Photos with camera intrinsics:
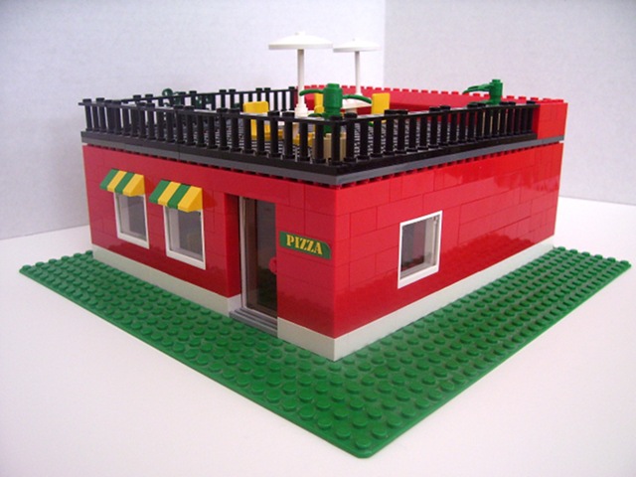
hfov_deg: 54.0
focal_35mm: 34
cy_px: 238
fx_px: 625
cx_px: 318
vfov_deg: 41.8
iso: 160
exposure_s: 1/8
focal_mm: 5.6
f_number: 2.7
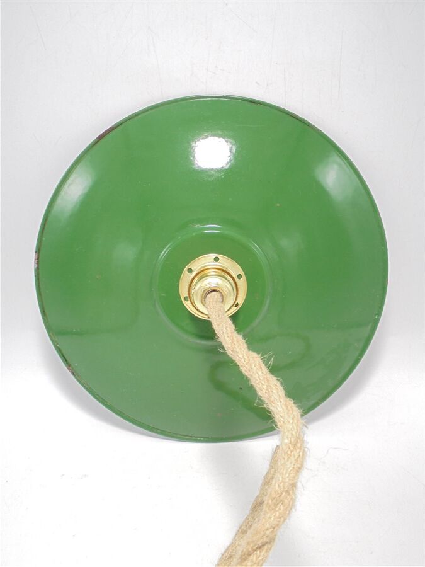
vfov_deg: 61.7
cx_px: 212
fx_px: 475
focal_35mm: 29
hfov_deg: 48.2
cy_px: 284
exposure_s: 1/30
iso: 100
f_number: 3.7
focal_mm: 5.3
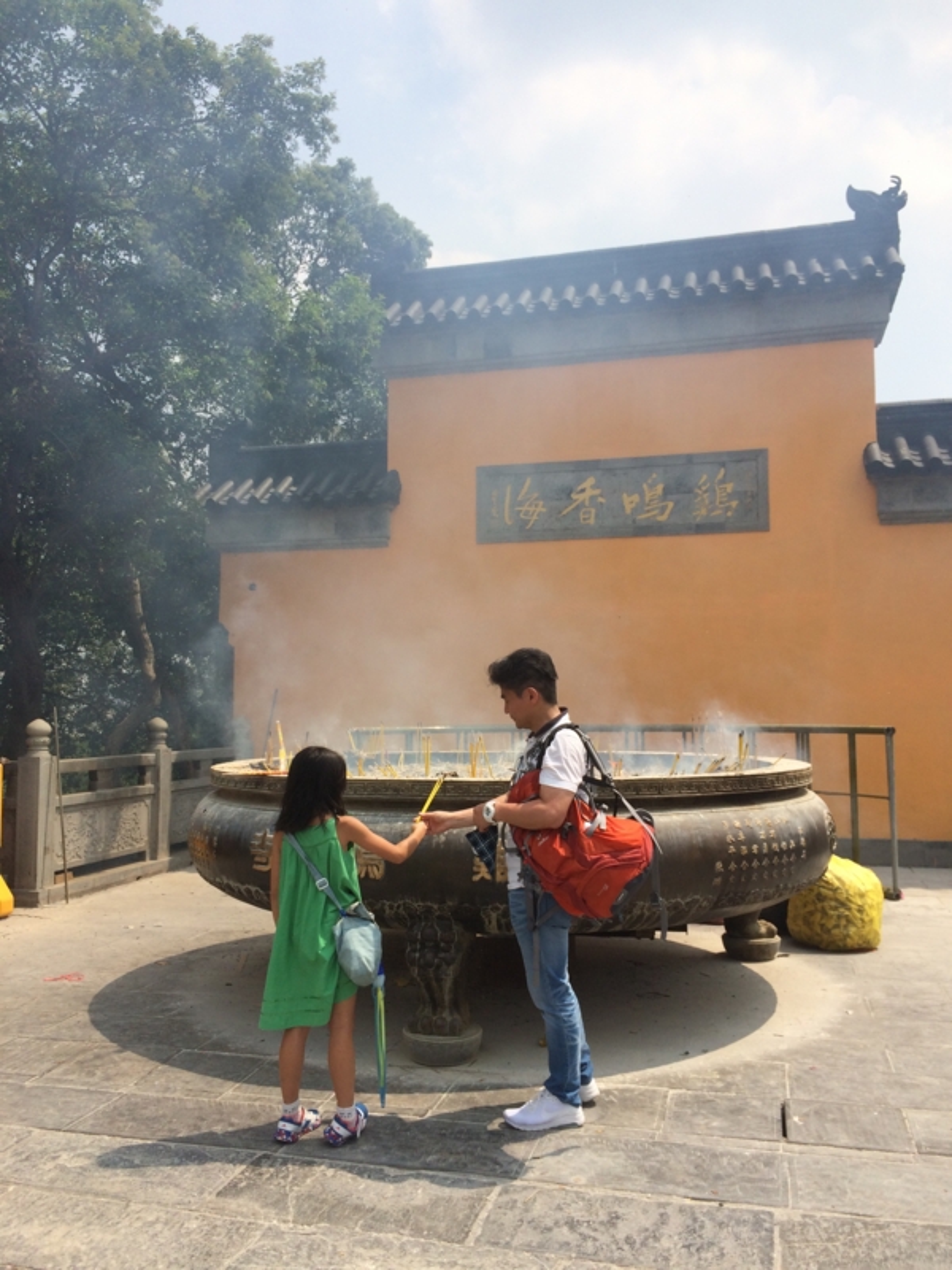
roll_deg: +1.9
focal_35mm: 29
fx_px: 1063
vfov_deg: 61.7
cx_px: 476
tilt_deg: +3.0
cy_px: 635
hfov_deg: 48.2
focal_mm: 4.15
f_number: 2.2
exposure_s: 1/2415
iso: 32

_GOAL OF THE EXERCISE_
Repeat the data exactly, excluding the pictures.

_SOLVED PROBLEM_
hfov_deg: 54.0
focal_35mm: 34
cy_px: 238
fx_px: 625
cx_px: 318
vfov_deg: 41.8
iso: 160
exposure_s: 1/8
focal_mm: 5.6
f_number: 2.7
vfov_deg: 61.7
cx_px: 212
fx_px: 475
focal_35mm: 29
hfov_deg: 48.2
cy_px: 284
exposure_s: 1/30
iso: 100
f_number: 3.7
focal_mm: 5.3
roll_deg: +1.9
focal_35mm: 29
fx_px: 1063
vfov_deg: 61.7
cx_px: 476
tilt_deg: +3.0
cy_px: 635
hfov_deg: 48.2
focal_mm: 4.15
f_number: 2.2
exposure_s: 1/2415
iso: 32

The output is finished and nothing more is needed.